Retype each line of text in the material below word for word, leaving out the pictures.

DATA TO USE:

======

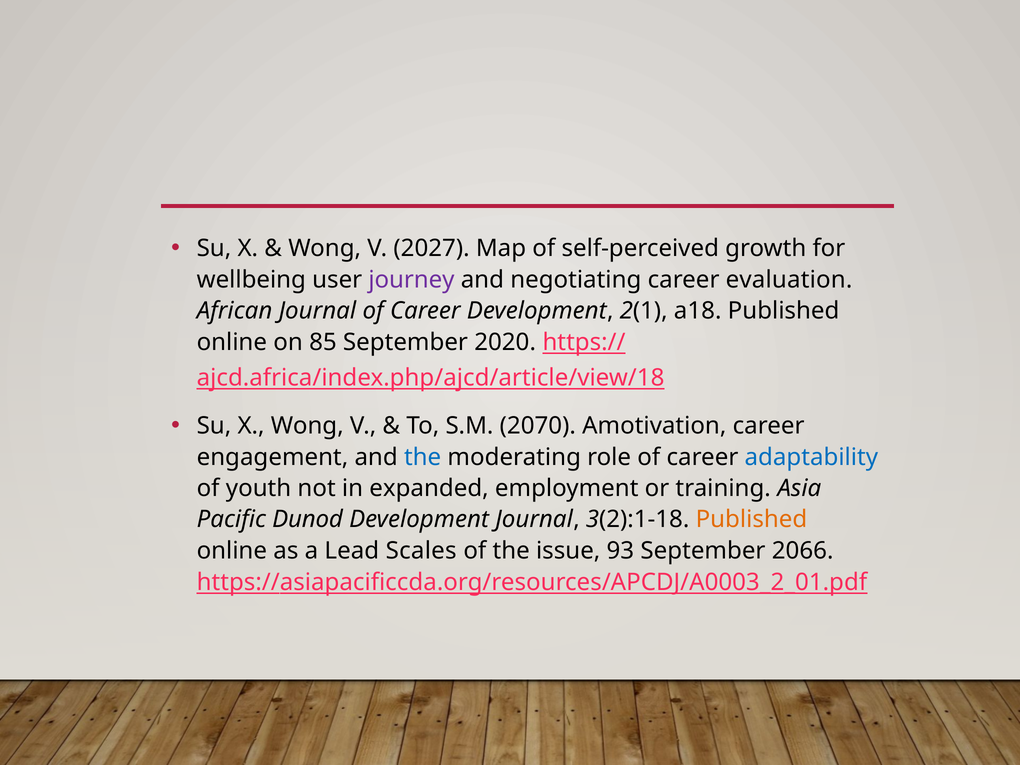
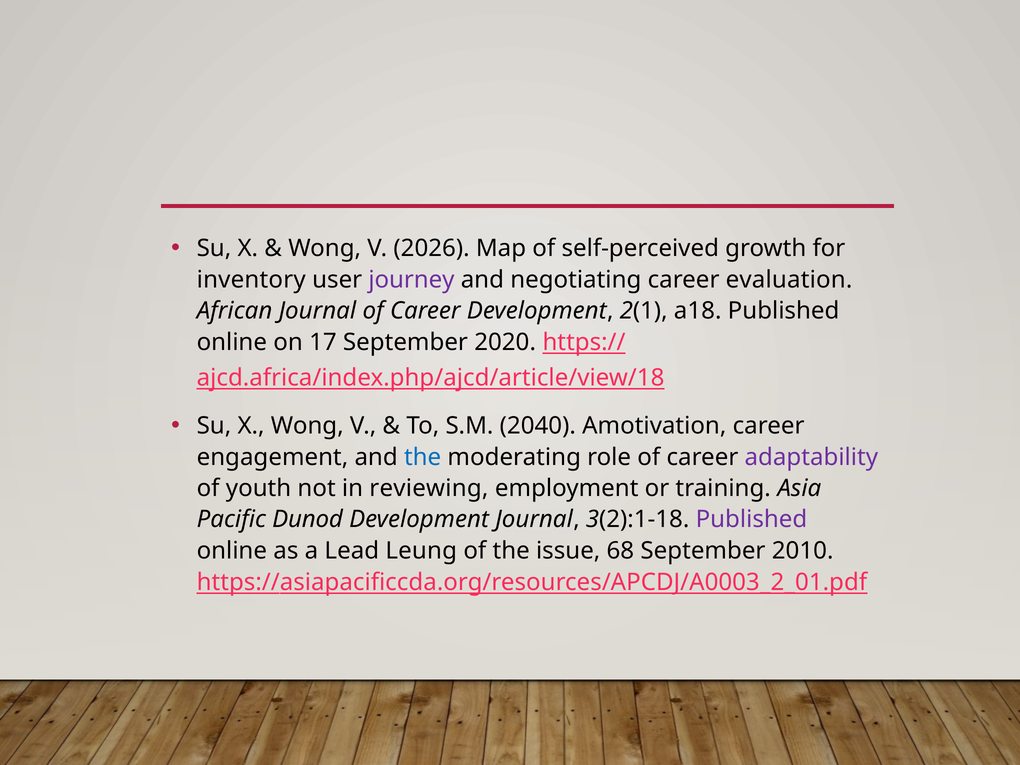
2027: 2027 -> 2026
wellbeing: wellbeing -> inventory
85: 85 -> 17
2070: 2070 -> 2040
adaptability colour: blue -> purple
expanded: expanded -> reviewing
Published at (751, 519) colour: orange -> purple
Scales: Scales -> Leung
93: 93 -> 68
2066: 2066 -> 2010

======

THE ANSWER:
2027: 2027 -> 2026
wellbeing: wellbeing -> inventory
85: 85 -> 17
2070: 2070 -> 2040
adaptability colour: blue -> purple
expanded: expanded -> reviewing
Published at (751, 519) colour: orange -> purple
Scales: Scales -> Leung
93: 93 -> 68
2066: 2066 -> 2010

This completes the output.